Could you repeat the records shown below exactly as written?

[Page segmentation data]

__________

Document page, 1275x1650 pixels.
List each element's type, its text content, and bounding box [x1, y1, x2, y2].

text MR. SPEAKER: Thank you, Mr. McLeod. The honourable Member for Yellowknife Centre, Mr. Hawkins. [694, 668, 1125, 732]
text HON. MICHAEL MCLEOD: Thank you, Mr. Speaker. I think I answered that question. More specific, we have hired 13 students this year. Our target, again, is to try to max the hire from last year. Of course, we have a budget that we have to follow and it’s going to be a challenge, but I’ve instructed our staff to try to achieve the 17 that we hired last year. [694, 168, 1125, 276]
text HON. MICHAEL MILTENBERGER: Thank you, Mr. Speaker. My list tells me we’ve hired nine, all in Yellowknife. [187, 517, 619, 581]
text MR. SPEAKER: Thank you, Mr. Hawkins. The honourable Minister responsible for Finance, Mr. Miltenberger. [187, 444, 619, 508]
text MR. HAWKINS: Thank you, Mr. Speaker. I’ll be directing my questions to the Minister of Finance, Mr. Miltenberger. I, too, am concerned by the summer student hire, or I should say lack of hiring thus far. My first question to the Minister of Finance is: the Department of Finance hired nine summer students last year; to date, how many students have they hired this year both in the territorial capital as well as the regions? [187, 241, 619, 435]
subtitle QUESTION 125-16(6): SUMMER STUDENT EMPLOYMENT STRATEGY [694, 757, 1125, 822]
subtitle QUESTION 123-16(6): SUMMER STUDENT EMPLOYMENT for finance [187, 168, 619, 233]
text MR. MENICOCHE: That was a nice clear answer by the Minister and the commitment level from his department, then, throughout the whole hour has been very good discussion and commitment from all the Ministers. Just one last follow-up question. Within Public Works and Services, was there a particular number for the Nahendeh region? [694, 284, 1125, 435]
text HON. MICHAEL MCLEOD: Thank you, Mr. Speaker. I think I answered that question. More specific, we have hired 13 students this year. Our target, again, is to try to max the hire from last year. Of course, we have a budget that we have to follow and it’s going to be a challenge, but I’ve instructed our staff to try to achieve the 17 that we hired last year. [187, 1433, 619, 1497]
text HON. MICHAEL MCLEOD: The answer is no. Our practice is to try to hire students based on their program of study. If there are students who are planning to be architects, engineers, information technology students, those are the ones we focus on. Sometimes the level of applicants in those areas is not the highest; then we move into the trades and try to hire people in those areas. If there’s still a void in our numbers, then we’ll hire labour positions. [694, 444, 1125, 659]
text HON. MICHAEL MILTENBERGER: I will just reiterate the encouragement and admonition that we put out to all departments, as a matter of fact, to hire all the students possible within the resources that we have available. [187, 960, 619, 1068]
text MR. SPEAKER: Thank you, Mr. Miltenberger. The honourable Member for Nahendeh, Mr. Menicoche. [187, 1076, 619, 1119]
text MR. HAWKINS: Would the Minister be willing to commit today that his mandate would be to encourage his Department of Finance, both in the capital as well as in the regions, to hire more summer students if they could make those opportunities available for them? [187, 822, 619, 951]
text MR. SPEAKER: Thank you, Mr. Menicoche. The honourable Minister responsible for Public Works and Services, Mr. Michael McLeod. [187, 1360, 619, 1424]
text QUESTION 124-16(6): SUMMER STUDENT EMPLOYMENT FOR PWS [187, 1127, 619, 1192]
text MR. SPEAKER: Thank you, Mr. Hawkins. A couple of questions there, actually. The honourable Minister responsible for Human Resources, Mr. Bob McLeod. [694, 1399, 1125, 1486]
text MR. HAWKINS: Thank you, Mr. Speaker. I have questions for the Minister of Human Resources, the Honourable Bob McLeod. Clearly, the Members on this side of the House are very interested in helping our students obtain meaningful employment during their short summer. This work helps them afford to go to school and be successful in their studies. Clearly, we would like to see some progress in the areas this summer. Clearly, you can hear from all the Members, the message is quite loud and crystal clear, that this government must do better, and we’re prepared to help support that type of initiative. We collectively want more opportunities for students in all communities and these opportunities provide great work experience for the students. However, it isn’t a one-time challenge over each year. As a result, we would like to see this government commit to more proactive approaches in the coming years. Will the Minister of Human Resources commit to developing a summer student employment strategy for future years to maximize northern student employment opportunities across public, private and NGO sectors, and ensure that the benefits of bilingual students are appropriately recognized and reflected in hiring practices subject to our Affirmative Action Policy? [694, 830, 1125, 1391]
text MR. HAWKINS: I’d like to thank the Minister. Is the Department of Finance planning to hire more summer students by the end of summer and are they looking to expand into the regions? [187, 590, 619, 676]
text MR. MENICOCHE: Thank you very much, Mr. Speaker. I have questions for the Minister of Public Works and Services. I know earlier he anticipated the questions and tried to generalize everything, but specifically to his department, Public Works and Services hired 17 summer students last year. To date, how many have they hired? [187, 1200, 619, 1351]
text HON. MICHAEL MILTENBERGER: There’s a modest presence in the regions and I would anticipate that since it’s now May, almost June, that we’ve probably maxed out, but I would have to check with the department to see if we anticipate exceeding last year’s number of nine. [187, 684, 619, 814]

__________

**REPLY**.
Document page, 1275x1650 pixels.
List each element's type, its text content, and bounding box [x1, y1, x2, y2].

text MR. SPEAKER: Thank you, Mr. McLeod. The honourable Member for Yellowknife Centre, Mr. Hawkins. [694, 668, 1125, 732]
text HON. MICHAEL MCLEOD: Thank you, Mr. Speaker. I think I answered that question. More specific, we have hired 13 students this year. Our target, again, is to try to max the hire from last year. Of course, we have a budget that we have to follow and it’s going to be a challenge, but I’ve instructed our staff to try to achieve the 17 that we hired last year. [694, 168, 1125, 276]
text HON. MICHAEL MILTENBERGER: Thank you, Mr. Speaker. My list tells me we’ve hired nine, all in Yellowknife. [187, 517, 619, 581]
text MR. SPEAKER: Thank you, Mr. Hawkins. The honourable Minister responsible for Finance, Mr. Miltenberger. [187, 444, 619, 508]
text MR. HAWKINS: Thank you, Mr. Speaker. I’ll be directing my questions to the Minister of Finance, Mr. Miltenberger. I, too, am concerned by the summer student hire, or I should say lack of hiring thus far. My first question to the Minister of Finance is: the Department of Finance hired nine summer students last year; to date, how many students have they hired this year both in the territorial capital as well as the regions? [187, 241, 619, 435]
subtitle QUESTION 125-16(6): SUMMER STUDENT EMPLOYMENT STRATEGY [694, 757, 1125, 822]
subtitle QUESTION 123-16(6): SUMMER STUDENT EMPLOYMENT for finance [187, 168, 619, 233]
text MR. MENICOCHE: That was a nice clear answer by the Minister and the commitment level from his department, then, throughout the whole hour has been very good discussion and commitment from all the Ministers. Just one last follow-up question. Within Public Works and Services, was there a particular number for the Nahendeh region? [694, 284, 1125, 435]
text HON. MICHAEL MCLEOD: Thank you, Mr. Speaker. I think I answered that question. More specific, we have hired 13 students this year. Our target, again, is to try to max the hire from last year. Of course, we have a budget that we have to follow and it’s going to be a challenge, but I’ve instructed our staff to try to achieve the 17 that we hired last year. [187, 1433, 619, 1497]
text HON. MICHAEL MCLEOD: The answer is no. Our practice is to try to hire students based on their program of study. If there are students who are planning to be architects, engineers, information technology students, those are the ones we focus on. Sometimes the level of applicants in those areas is not the highest; then we move into the trades and try to hire people in those areas. If there’s still a void in our numbers, then we’ll hire labour positions. [694, 444, 1125, 659]
text HON. MICHAEL MILTENBERGER: I will just reiterate the encouragement and admonition that we put out to all departments, as a matter of fact, to hire all the students possible within the resources that we have available. [187, 960, 619, 1068]
text MR. SPEAKER: Thank you, Mr. Miltenberger. The honourable Member for Nahendeh, Mr. Menicoche. [187, 1076, 619, 1119]
text MR. HAWKINS: Would the Minister be willing to commit today that his mandate would be to encourage his Department of Finance, both in the capital as well as in the regions, to hire more summer students if they could make those opportunities available for them? [187, 822, 619, 951]
text MR. SPEAKER: Thank you, Mr. Menicoche. The honourable Minister responsible for Public Works and Services, Mr. Michael McLeod. [187, 1360, 619, 1424]
text QUESTION 124-16(6): SUMMER STUDENT EMPLOYMENT FOR PWS [187, 1127, 619, 1192]
text MR. SPEAKER: Thank you, Mr. Hawkins. A couple of questions there, actually. The honourable Minister responsible for Human Resources, Mr. Bob McLeod. [694, 1399, 1125, 1486]
text MR. HAWKINS: Thank you, Mr. Speaker. I have questions for the Minister of Human Resources, the Honourable Bob McLeod. Clearly, the Members on this side of the House are very interested in helping our students obtain meaningful employment during their short summer. This work helps them afford to go to school and be successful in their studies. Clearly, we would like to see some progress in the areas this summer. Clearly, you can hear from all the Members, the message is quite loud and crystal clear, that this government must do better, and we’re prepared to help support that type of initiative. We collectively want more opportunities for students in all communities and these opportunities provide great work experience for the students. However, it isn’t a one-time challenge over each year. As a result, we would like to see this government commit to more proactive approaches in the coming years. Will the Minister of Human Resources commit to developing a summer student employment strategy for future years to maximize northern student employment opportunities across public, private and NGO sectors, and ensure that the benefits of bilingual students are appropriately recognized and reflected in hiring practices subject to our Affirmative Action Policy? [694, 830, 1125, 1391]
text MR. HAWKINS: I’d like to thank the Minister. Is the Department of Finance planning to hire more summer students by the end of summer and are they looking to expand into the regions? [187, 590, 619, 676]
text MR. MENICOCHE: Thank you very much, Mr. Speaker. I have questions for the Minister of Public Works and Services. I know earlier he anticipated the questions and tried to generalize everything, but specifically to his department, Public Works and Services hired 17 summer students last year. To date, how many have they hired? [187, 1200, 619, 1351]
text HON. MICHAEL MILTENBERGER: There’s a modest presence in the regions and I would anticipate that since it’s now May, almost June, that we’ve probably maxed out, but I would have to check with the department to see if we anticipate exceeding last year’s number of nine. [187, 684, 619, 814]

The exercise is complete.